(Work instruction a):
Say whether each statement below agrees with the forum post about optimize.leastsq. Answer yes or no and quote the post's deciding words. (i) The post is dated a Saturday in May 2010. (ii) The writer says the example always has a fixed start. (iii) When t is 1996, v begins at 1984.

*** Document section

[SciPy-User] optimize.leastsq - Value Error: The truth value of an array with more than one element is ambiguous

Sat May 15 11:06:04 EDT 2010

Josef:

Thanks,
my example is just for test, it is not always have a fixed start, e.g

>>> T = np.array([1995,1996,1997,1998,1999])
>>> E = np.array([14,12,11,15,12])
>>> T-E
array([1981, 1984, 1986, 1983, 1987])

so, if I define the function:

def func(x):
    #....
    v = np.arange(...)
    Y = np.cumsum((a*(1+p)**v)*I(v))
    return Y

when I call leastsq(func, [1,0]), v should change as the element of T
change, e.g.

when t(one element of T) is 1995，v = np.arange(1981, 1995)
when t is 1996, v = np.arange(1984, 1996)

******

(Work instruction b):
Tally the lines of the entries below that contain the string "کریپتو", matching case exactly. Give only the number.

*** Data records

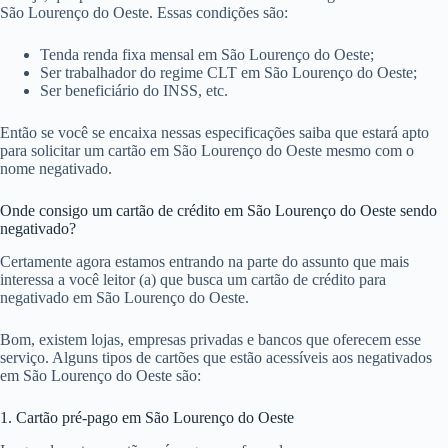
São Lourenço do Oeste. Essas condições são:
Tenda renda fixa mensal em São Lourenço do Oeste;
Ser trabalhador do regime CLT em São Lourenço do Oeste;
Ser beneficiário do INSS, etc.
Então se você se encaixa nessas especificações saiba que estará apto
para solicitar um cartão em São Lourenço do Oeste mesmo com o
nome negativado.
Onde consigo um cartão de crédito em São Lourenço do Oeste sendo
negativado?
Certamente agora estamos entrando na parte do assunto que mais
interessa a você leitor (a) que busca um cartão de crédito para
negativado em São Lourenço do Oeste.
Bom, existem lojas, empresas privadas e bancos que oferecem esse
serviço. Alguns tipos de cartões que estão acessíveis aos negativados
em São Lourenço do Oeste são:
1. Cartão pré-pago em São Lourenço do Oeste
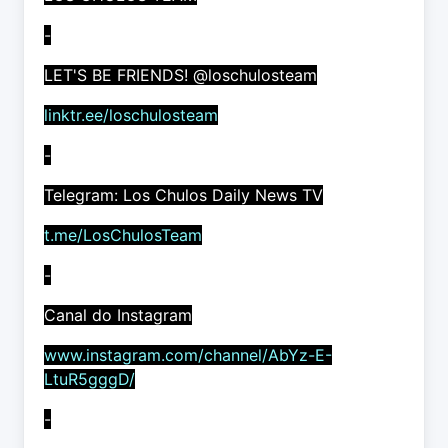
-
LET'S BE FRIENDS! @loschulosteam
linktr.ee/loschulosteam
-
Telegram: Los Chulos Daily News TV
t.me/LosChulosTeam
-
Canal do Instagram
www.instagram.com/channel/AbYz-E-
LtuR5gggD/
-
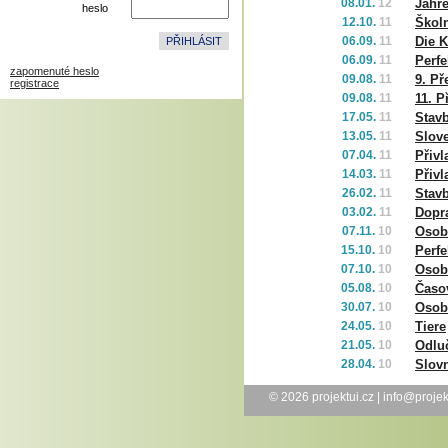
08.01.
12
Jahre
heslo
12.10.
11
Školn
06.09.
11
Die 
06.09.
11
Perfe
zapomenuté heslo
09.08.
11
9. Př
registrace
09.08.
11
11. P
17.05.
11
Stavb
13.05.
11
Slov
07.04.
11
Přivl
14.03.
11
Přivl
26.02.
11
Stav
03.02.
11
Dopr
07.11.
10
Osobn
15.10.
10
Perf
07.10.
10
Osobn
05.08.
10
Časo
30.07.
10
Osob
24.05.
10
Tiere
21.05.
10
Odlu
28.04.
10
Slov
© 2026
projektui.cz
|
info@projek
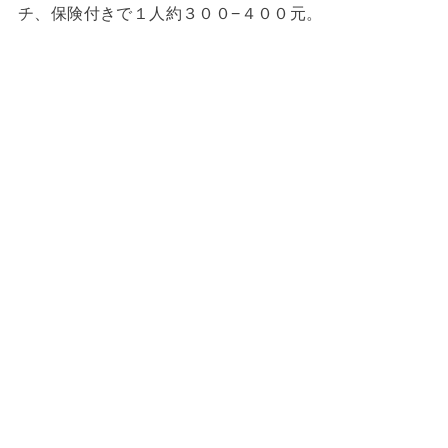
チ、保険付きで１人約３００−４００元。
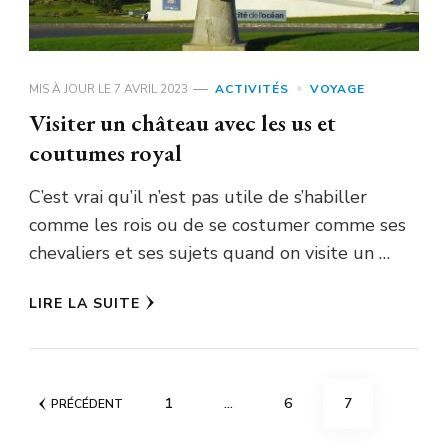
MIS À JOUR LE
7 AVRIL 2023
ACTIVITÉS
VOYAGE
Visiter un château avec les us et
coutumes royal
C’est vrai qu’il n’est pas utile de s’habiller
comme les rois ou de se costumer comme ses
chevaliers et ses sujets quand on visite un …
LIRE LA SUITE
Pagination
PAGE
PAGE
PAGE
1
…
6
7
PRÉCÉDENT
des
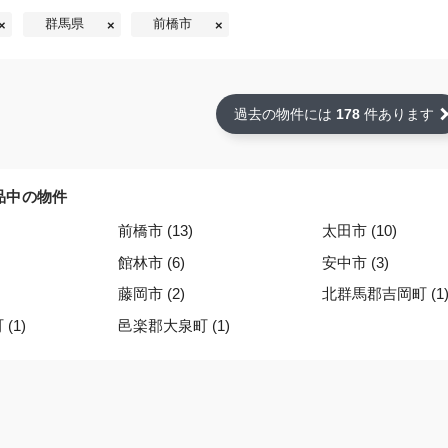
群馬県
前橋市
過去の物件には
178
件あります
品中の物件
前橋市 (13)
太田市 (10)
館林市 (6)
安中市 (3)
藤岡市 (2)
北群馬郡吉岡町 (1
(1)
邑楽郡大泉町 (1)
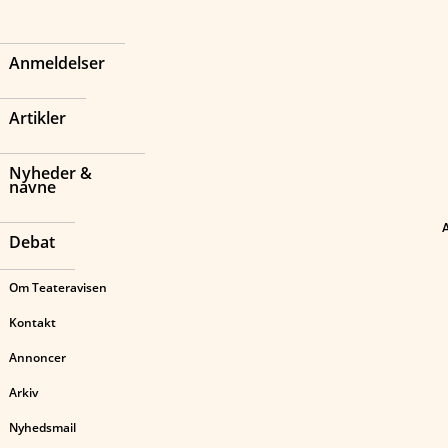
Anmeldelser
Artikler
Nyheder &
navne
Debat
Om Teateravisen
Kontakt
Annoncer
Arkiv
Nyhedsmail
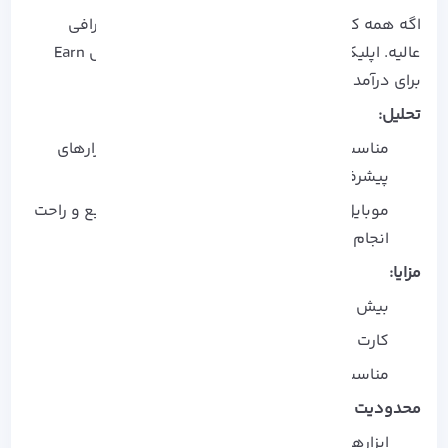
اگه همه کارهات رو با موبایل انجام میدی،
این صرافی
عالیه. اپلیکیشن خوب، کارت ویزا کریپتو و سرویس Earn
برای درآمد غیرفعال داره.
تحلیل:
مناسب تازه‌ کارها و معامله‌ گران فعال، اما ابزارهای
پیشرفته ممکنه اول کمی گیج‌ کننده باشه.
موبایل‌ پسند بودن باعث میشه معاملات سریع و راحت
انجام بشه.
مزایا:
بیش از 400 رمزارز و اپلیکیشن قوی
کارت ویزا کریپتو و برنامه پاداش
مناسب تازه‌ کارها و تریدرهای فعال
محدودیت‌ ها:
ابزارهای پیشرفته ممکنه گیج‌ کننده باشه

******

(Worked solution a):
(i) Yes: "Sat May 15 11:06:04 EDT 2010"
(ii) No: "it is not always have a fixed start"
(iii) Yes: "when t is 1996, v = np.arange(1984, 1996)"

(Worked solution b):
2